What needs to be done:
Please pick out every line in the records below that contains the string "values". Case matters.
** Opening Task data block **
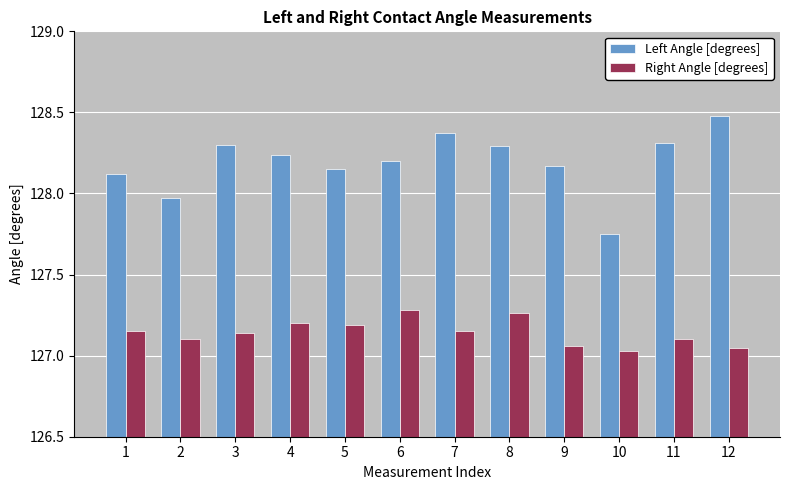

What is the sum of the Right Angle [degrees] values at 3 and 8?

254.4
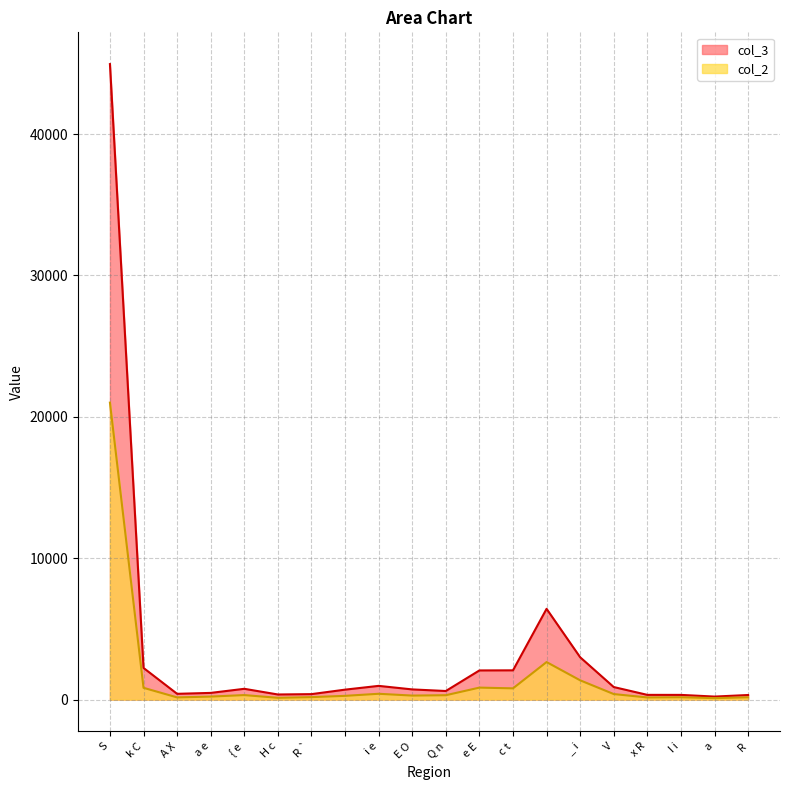

What is the sum of all col_3 values?

68208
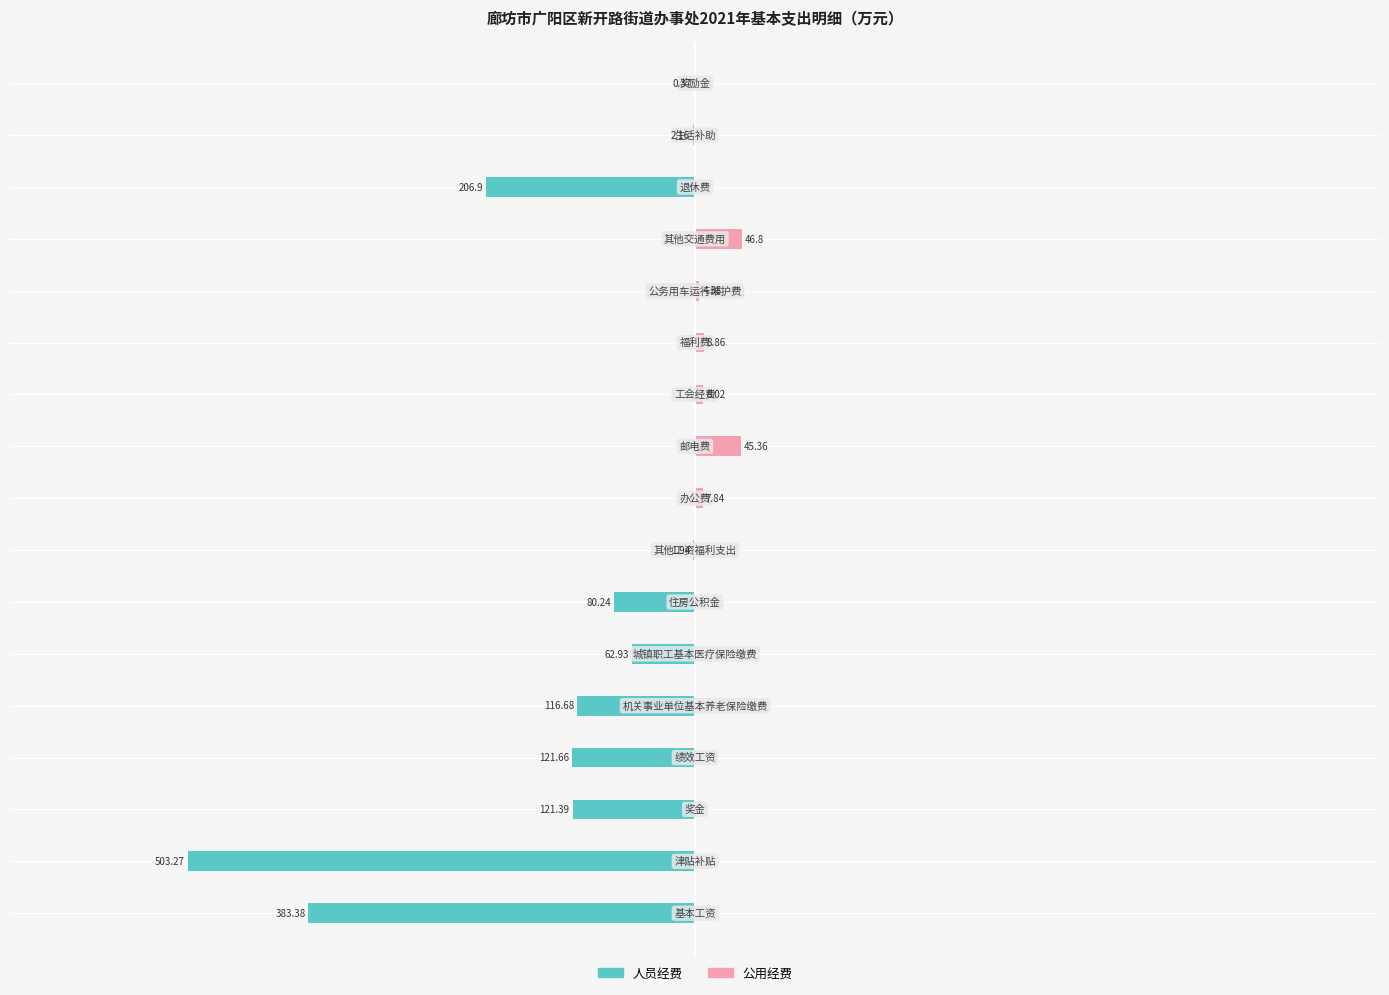

What is the total value across all series at 9?

45.4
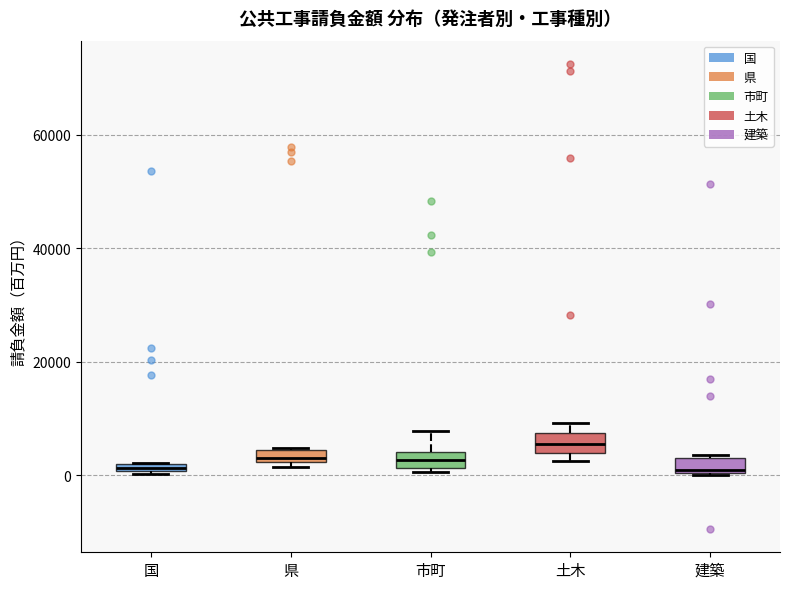

Which box has the highest median line?

土木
** Closing Task data block **
Expected answer:
What is the sum of the Right Angle [degrees] values at 3 and 8?
What is the sum of all col_3 values?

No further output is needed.